We end up back in bed before we get around to breakfast. After a while, he gets up to go to the office. He eats cold food on his way out the door, but before he leaves, he drops a kiss on my forehead and a key fob on the bed.
“Make yourself at home. And if you feel like it this evening, there’s a new restaurant I’ve been wanting to check out. You’re a good excuse.”
“Again, with the excuses. I don’t know how I feel about that.”
“Dork,” he accuses.
“And the key,” I say, ignoring his crack. “Aren’t you afraid I’ll rob you blind?”
“Not particularly. As far as I can see, you’re the most precious of the contents of this apartment.”
I just look at him, my heart in its own cloud. I don’t know what to say and a part of me feels dangerously close to tears.

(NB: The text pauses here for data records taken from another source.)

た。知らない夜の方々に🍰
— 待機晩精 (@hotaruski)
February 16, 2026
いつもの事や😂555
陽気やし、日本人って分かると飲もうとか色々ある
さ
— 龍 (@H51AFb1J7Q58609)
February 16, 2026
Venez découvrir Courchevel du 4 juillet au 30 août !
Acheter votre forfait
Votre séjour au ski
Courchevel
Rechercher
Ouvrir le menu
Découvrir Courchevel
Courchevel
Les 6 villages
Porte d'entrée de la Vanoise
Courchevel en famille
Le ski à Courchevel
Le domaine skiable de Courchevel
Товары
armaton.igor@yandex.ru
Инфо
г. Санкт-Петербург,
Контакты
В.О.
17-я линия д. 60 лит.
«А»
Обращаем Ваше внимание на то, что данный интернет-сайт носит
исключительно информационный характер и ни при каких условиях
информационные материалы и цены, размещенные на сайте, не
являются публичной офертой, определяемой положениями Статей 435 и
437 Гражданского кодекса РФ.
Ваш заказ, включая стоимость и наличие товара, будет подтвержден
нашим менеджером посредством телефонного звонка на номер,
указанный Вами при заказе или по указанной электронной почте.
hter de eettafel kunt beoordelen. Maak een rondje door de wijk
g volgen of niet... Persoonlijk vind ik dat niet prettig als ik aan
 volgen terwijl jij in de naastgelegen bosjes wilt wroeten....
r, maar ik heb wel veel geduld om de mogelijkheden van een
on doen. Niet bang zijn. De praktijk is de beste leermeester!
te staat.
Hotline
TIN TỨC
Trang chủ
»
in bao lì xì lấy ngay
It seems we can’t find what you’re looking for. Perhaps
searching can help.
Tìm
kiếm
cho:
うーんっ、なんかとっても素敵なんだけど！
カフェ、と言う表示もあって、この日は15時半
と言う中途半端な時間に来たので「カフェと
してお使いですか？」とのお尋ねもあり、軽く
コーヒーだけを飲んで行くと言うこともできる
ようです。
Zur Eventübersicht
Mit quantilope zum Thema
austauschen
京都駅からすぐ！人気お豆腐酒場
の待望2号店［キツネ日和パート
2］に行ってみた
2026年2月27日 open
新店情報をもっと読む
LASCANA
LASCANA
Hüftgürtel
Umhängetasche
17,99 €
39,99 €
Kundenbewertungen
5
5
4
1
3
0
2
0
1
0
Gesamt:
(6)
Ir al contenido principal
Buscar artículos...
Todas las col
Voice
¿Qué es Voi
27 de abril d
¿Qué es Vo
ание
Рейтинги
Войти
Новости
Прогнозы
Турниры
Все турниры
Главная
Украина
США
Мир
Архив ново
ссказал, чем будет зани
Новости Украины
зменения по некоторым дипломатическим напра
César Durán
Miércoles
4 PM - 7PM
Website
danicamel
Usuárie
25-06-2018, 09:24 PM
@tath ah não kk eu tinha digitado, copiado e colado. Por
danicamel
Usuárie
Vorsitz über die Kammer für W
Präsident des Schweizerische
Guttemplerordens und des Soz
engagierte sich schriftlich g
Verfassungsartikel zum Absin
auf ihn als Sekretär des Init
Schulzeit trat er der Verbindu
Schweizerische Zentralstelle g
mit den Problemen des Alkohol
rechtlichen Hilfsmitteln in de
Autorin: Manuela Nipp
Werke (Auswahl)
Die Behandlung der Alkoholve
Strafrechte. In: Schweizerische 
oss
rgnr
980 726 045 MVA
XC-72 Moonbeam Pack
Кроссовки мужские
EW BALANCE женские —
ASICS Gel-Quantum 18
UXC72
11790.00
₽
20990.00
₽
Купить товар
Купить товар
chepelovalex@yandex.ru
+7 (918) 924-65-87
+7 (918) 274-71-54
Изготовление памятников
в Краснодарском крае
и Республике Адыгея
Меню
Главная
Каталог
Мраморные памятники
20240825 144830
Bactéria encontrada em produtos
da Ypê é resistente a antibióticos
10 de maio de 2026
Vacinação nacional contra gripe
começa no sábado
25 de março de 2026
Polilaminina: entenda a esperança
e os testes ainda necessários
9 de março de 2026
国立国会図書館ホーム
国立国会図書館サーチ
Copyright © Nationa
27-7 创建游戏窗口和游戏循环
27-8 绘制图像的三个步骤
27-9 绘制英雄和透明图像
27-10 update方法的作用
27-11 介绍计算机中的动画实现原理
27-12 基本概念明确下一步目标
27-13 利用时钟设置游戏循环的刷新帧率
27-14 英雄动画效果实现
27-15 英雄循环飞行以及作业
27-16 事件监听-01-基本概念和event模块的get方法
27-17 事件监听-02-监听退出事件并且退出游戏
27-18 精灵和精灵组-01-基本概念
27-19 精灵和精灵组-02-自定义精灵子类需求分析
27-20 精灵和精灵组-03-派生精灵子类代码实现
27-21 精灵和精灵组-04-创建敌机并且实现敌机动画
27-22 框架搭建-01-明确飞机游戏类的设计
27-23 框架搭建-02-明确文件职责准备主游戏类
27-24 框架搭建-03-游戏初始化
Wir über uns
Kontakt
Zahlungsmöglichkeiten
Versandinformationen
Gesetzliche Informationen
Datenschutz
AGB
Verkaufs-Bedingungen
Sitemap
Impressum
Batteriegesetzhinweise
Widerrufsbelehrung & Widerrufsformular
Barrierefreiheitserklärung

Without him in the space to warm it, the apartment is even more massive. I drink the coffee he left for me and nibble on the cold eggs and bacon, then roam around the space dwarfed by his bathrobe, looking at his stuff.
He has a sort of media room, and I imagine some overpriced decorator determining it should have a sports theme. I wonder if the signed balls under glass or the framed signed jerseys were his own acquisitions or some decorator’s buy. It seems to me it matters. It speaks either of a personal passion or an urge to impress. I am curious which one it is.
Not that it will matter in the end—I remind myself of that. I have to keep reminding myself.
I turn on the television, then spend a quarter hour figuring out how to make the channels work, remembering a time when there was only on and off.
When I finally locate the channels, the first thing I see is his face. The other him. The one I’d briefly forgotten. William Atwater. It fills the sports-sized screen hanging on the wall above the baseballs trapped inside plexiglass. His face is so large and clear on the very good television. Too large and clear. High definition. I can see every pore.
He is beautiful, in his way. I think again how very normal he looks. How guy-next-door. Pale blue eyes, smooth skin marred only slightly by the acne he has yet to outgrow. There is a collar on his shirt and color in his cheeks and there appears to be nothing remarkable about him other than a sort of casual beauty. My stomach turns at the thought of it. How can this be? How can there be people who would do such things walking among us and there is nothing about them to set them apart? I feel as though there should be some visual marker, something off-kilter about his appearance. A scar on his forehead. A brand. Crossed eyes. Not quite a tail or horns, but something. But there is nothing like that. At all.